It's time for some motherfucking Roller Coaster Tycoon 2 with Whisky.
For those of you unaware, Roller Coaster Tycoon 2 is the sequel to Roller Coaster Tycoon. It has mostly the exact same graphics as the original game, save for a few cosmetic changes like ramps having stairs, and overall there are little additions. However, the ability to modify starting height of objects puts it ahead of the original game and you can import the original game's scenarios, which are more well-received, by downloading them on the internet.
Today, however, we're going to be playing Extreme Hawaiian Island, AKA Wacky Waikiki. It's a scenario that came with one of the expansions to the game.
As you can see, we've got our work cut out. There are no pre-existing rides and the local populace will not ride anything that isn't around 9 Intensity. This means that in order to create good rides, you must tread the fine line between XTREME and Terminal G-Force.
First of all, a change of name. Wacky Waikiki is just so...corny sounding. A more prestigious name would suit it better.
The first ride is built. A LIM-Launched Steel Roller Coaster by the name of Popamole, named for the numerous chest-high walls by the tracks. We felt that starting with something more accessible would create a good first impression for us, while at the same time staying true to the nature of the Roller Coaster.
The end result was slightly below the Intensity expectations of the locals. However, we expect the ride will still be popular and since we're charging for admission instead of for rides, it doesn't matter because we've already got their money by the time they've ridden it.
Feeling the need for one more ride before we opened, we created Deline, a Roto-Drop. As can be seen, its intensity more than meets the local expectations.
We hired the staff members at the last minute, including an entertainer to entertain the folk queuing in line for Popamole.
The time finally came to open. Along with that, we invested in a two week advertising campaign.
Our first visitor was a local wino who somehow managed to cough up the cash to meet our 30 quid entry fee. Seeing little choice, we allowed him entry.
Popamole was an initial success with the few who rode it. We paid back some of our excess funds into our loan.
We were a little disturbed to see people prefer Decline to Popamole. Our marketing research had failed us.
We decided to make a new ride to win back the hardcore audience. It was called Bees Tend to Fly Crooked and as can be seen, it is significantly more intense than the other rides. While most would be put off by the red font on the G-Force scale, the ride immediately attracted a huge line-up.
The ride is a reserve-incline steel coaster. The cars get dragged up backwards and fall through the rest of the course, eventually returning backwards. Testing had went well.
OH SH...
24 people died during the maiden flight of the ride. It turns out there is significant variance in speed each time a ride is launched in the game.

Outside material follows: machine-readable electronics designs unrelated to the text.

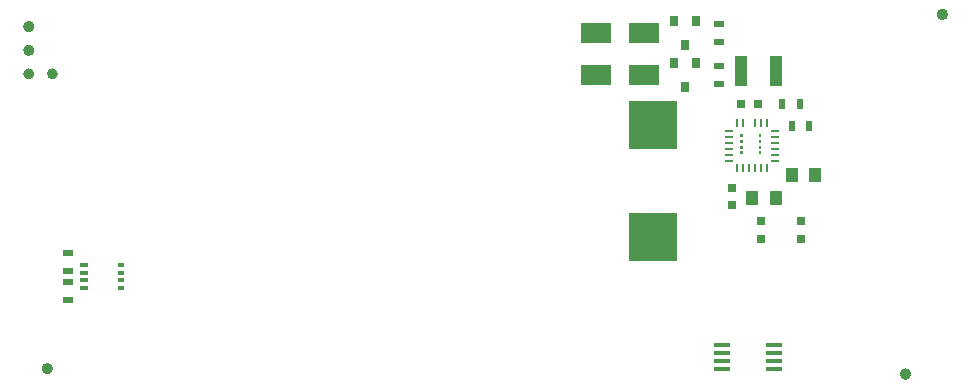
<source format=gtp>
G04 #@! TF.GenerationSoftware,KiCad,Pcbnew,(5.1.6-0-10_14)*
G04 #@! TF.CreationDate,2021-11-10T21:38:56+09:00*
G04 #@! TF.ProjectId,peltier+relay,70656c74-6965-4722-9b72-656c61792e6b,rev?*
G04 #@! TF.SameCoordinates,Original*
G04 #@! TF.FileFunction,Paste,Top*
G04 #@! TF.FilePolarity,Positive*
%FSLAX46Y46*%
G04 Gerber Fmt 4.6, Leading zero omitted, Abs format (unit mm)*
G04 Created by KiCad (PCBNEW (5.1.6-0-10_14)) date 2021-11-10 21:38:56*
%MOMM*%
%LPD*%
G01*
G04 APERTURE LIST*
%ADD10C,0.475000*%
%ADD11C,0.100000*%
%ADD12R,2.500000X1.800000*%
%ADD13R,4.100000X4.100000*%
%ADD14R,0.700000X0.420000*%
%ADD15R,0.540000X0.420000*%
%ADD16R,0.800000X0.900000*%
%ADD17R,1.450000X0.450000*%
%ADD18R,1.450000X0.400000*%
%ADD19R,1.000000X1.250000*%
%ADD20R,0.750000X0.800000*%
%ADD21R,0.800000X0.750000*%
%ADD22R,1.000000X2.500000*%
%ADD23R,0.900000X0.500000*%
%ADD24R,0.500000X0.900000*%
%ADD25R,0.650000X0.250000*%
%ADD26R,0.250000X0.650000*%
G04 APERTURE END LIST*
D10*
X102022500Y-87770000D02*
G75*
G03*
X102022500Y-87770000I-212500J0D01*
G01*
X100030833Y-87770000D02*
G75*
G03*
X100030833Y-87770000I-220833J0D01*
G01*
X100039167Y-85770000D02*
G75*
G03*
X100039167Y-85770000I-229167J0D01*
G01*
X100047500Y-83770000D02*
G75*
G03*
X100047500Y-83770000I-237500J0D01*
G01*
X101617500Y-112730000D02*
G75*
G03*
X101617500Y-112730000I-237500J0D01*
G01*
X174287500Y-113190000D02*
G75*
G03*
X174287500Y-113190000I-237500J0D01*
G01*
X177407500Y-82740000D02*
G75*
G03*
X177407500Y-82740000I-237500J0D01*
G01*
D11*
G36*
X161600000Y-92840000D02*
G01*
X161850000Y-92840000D01*
X161850000Y-93090000D01*
X161600000Y-93090000D01*
X161600000Y-92840000D01*
G37*
G36*
X161600000Y-93340000D02*
G01*
X161850000Y-93340000D01*
X161850000Y-93590000D01*
X161600000Y-93590000D01*
X161600000Y-93340000D01*
G37*
G36*
X161600000Y-93840000D02*
G01*
X161850000Y-93840000D01*
X161850000Y-94090000D01*
X161600000Y-94090000D01*
X161600000Y-93840000D01*
G37*
G36*
X161600000Y-94340000D02*
G01*
X161850000Y-94340000D01*
X161850000Y-94590000D01*
X161600000Y-94590000D01*
X161600000Y-94340000D01*
G37*
G36*
X160060000Y-92840000D02*
G01*
X160310000Y-92840000D01*
X160310000Y-93090000D01*
X160060000Y-93090000D01*
X160060000Y-92840000D01*
G37*
G36*
X160060000Y-93340000D02*
G01*
X160310000Y-93340000D01*
X160310000Y-93590000D01*
X160060000Y-93590000D01*
X160060000Y-93340000D01*
G37*
G36*
X160060000Y-93840000D02*
G01*
X160310000Y-93840000D01*
X160310000Y-94090000D01*
X160060000Y-94090000D01*
X160060000Y-93840000D01*
G37*
G36*
X160060000Y-94340000D02*
G01*
X160310000Y-94340000D01*
X160310000Y-94590000D01*
X160060000Y-94590000D01*
X160060000Y-94340000D01*
G37*
D12*
X151860000Y-87890000D03*
X147860000Y-87890000D03*
X151860000Y-84290000D03*
X147860000Y-84290000D03*
D13*
X152670000Y-92070000D03*
X152670000Y-101570000D03*
D14*
X104520000Y-103945000D03*
X104520000Y-104595000D03*
X104520000Y-105245000D03*
X104520000Y-105895000D03*
D15*
X107600000Y-105895000D03*
X107600000Y-105245000D03*
X107600000Y-104595000D03*
X107600000Y-103945000D03*
D16*
X156320000Y-86890000D03*
X154420000Y-86890000D03*
X155370000Y-88890000D03*
X155370000Y-85290000D03*
X154420000Y-83290000D03*
X156320000Y-83290000D03*
D17*
X158540000Y-112740000D03*
D18*
X158540000Y-112065000D03*
X158540000Y-111415000D03*
D17*
X158540000Y-110740000D03*
X162940000Y-110740000D03*
D18*
X162940000Y-111415000D03*
X162940000Y-112065000D03*
D17*
X162940000Y-112740000D03*
D19*
X163050000Y-98300000D03*
X161050000Y-98300000D03*
X164400000Y-96300000D03*
X166400000Y-96300000D03*
D20*
X159390000Y-98910000D03*
X159390000Y-97410000D03*
D21*
X160090000Y-90360000D03*
X161590000Y-90360000D03*
D22*
X160090000Y-87510000D03*
X163090000Y-87510000D03*
D23*
X103130000Y-106890000D03*
X103130000Y-105390000D03*
D24*
X165090000Y-90310000D03*
X163590000Y-90310000D03*
X164400000Y-92150000D03*
X165900000Y-92150000D03*
D23*
X158240000Y-88640000D03*
X158240000Y-87140000D03*
X103130000Y-104440000D03*
X103130000Y-102940000D03*
X158240000Y-85040000D03*
X158240000Y-83540000D03*
D20*
X161790000Y-100250000D03*
X161790000Y-101750000D03*
X165165001Y-101750000D03*
X165165001Y-100250000D03*
D25*
X162960000Y-95110000D03*
X162960000Y-94610000D03*
X162960000Y-94110000D03*
X162960000Y-93610000D03*
X162960000Y-93110000D03*
X162960000Y-92610000D03*
D26*
X162290000Y-91940000D03*
X161790000Y-91940000D03*
X161290000Y-91940000D03*
X160290000Y-91940000D03*
X159790000Y-91940000D03*
D25*
X159120000Y-92610000D03*
X159120000Y-93110000D03*
X159120000Y-93610000D03*
X159120000Y-94110000D03*
X159120000Y-94610000D03*
X159120000Y-95110000D03*
D26*
X159790000Y-95780000D03*
X160290000Y-95780000D03*
X160790000Y-95780000D03*
X161290000Y-95780000D03*
X161790000Y-95780000D03*
X162290000Y-95780000D03*
M02*

</source>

Not wanting to surrender, we revamped the ride to include an extra stretch of track at the end for safety reasons.
There were plenty of naysayers who scoffed at our improved ride, but the queues kept on growing.
We hired an entertainer for Bees Tent to Fly Crooked. He seemed nice enough but perhaps too eager to get into a bear suit.
Things were finally starting to go well.
Although there were those unhappy with their time here, they were clearly in the minority.
Our concession stands were purchased to make up for the fact that with there being only one park entry fee, there would be hundreds wandering around not spending money otherwise. Even GD was monetized.
Believe me, it WAS necessary.
The year came to a close with a severe thunderstorm.
It was now time to pass the management torch to another.